The Stupidest Struggle Ever: How I Stooped to My Child’s Level

Today I spanked my child for the first time.

Now, I know that there are two distinct camps when it comes to spanking, and there’s not a whole lot of middle ground. There are those who believe that spanking teaches children a definitive lesson about their behavior – don’t do it again or here’s what will happen – and there are those who see spanking as hypocritical and confusing, particularly when using it to reinforce a point about children exhibiting aggressive behavior toward others. While I have always belonged to the second group, my three-year-old has brought me to the verge of spanking more than once.

Those who are merely acquainted with Maggie in social settings express doubt when I tell them what a you-know-what she can be. In public she is generally a darling, acting shy at first but eventually dazzling onlookers with her adorable giggle and unusual perceptiveness. But in our home, especially when we are out of our typical school year routine, she is an expert button-pusher. (Quick aside: Not that I’m big into astrology, but October 7th, her birthday, is listed in this birthday book I have as the Day of Defiance. It’s proven accurate even from the time she was about eighteen months old, when she was told that if she put her feet on the dinner table she would be removed and the meal would be over.
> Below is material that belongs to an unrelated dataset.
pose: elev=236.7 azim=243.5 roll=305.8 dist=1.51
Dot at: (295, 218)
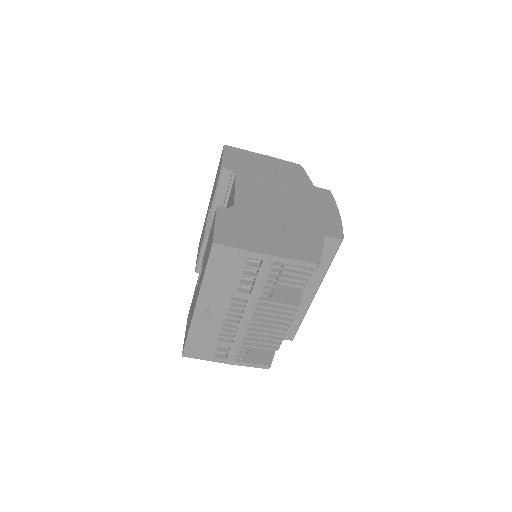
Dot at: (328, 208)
She quickly figured out what to do when she didn’t feel like sitting at the table anymore…)

Anyway, I thought our day was starting out pretty well. The kids slept in until 7:30. I managed to feed them breakfast quickly enough to usher everybody into the car and head to the gym so I could enjoy a yoga class. We came home and they played outside while I weeded the mulch beds. So far, so good. I had planned to take them to meet up with some friends at the small water park at the Y after nap time, but lo and behold, neither child was really in the mood for a nap. Despite my better judgment, I forged ahead. Quoting my neighbor, who had suggested going to Waterworks, “The thought of them hanging inside the rest of the day was giving me hives.” I packed everything we would need, got the baby in her swimsuit, and focused on getting Maggie ready to go. If only it were that easy.

The struggle began over something completely idiotic. For about the past year, getting Maggie dressed has been the least favorite part of my day. The child has literally 25 dresses hanging in her closet, and while she has probably worn each of them at least once, it chafes me that she wants to wear the same stupid two every single day. It doesn’t matter if someone she loves bought her an outfit or sewed it for her themselves, she cannot be convinced to wear something that she doesn’t want to wear. As I have stated before, I am a woman of principle. I do not believe in wastefulness, and I have a problem with the fact that time and money have been spent on giving her things that she refuses to use. As a result, every day I attempt to steer her away from those same two dresses and try to get her to wear something she doesn’t usually wear. This is the way it normally ends: she may agree to try something on, but after about five seconds she starts clawing at it, claiming that some very specific thing is wrong with it: it’s too tight, too big, not long enough, she doesn’t like the buttons or the way it feels. Then she goes completely boneless and basically can’t function like a human being again until I remove the offending garment.

I understand that my ideals about clothing use are far beyond the ability of a three-year-old to grasp, yet I can’t stop trying. So, today, in the midst of getting her changed into her bathing suit to go to the Y, I grabbed a tank top and skirt from her drawers and stared to toss them into the bag so she would have something dry to wear when she was done swimming. My precious child snatched them from my hand and threw them across the room, screaming, “No! Not those ones! I’m going to choose them!”

An hour later she was eating cookies
and kissing on her sister. Jekyll and Hyde much?

This was one of those pivotal moments when I could have changed course and avoided a fiasco, but no, I had to stand on principle. “Maggie,” I said, “You may NOT grab things out of my hand. I am going to put these back in the bag, and if you take them out again, we will not go to the water park.” You can guess what happened next. Out came the skirt and shirt, and I, the reasonable adult, responded. “Okay then. We’re not going.” I had to do it. I had made the threat, and there was no backpedaling. Either I was a woman of my word or I wasn’t.

I knew it wasn’t going to go over well, but I couldn’t have predicted that my naked banshee of a daughter would pick up her (rather heavy) piggy bank and throw it at me, narrowly missing her baby sister’s head. I mean, that kid put some muscle behind it. And with her naked bottom right there, I couldn’t help myself. If anything warranted a spanking, this was it. One quick pop and down to time-out she went.

You know, I wish there were a moral to this story. Did the spanking make me feel better? Not really. Am I going to do it again? I don’t plan on it.  If there is anything to be gleaned from this experience, it’s that arguing with a three-year-old is pretty much the most unreasonable thing an adult can do. (But of course, I’m going to do it again – you know, being a woman of principle and everything.)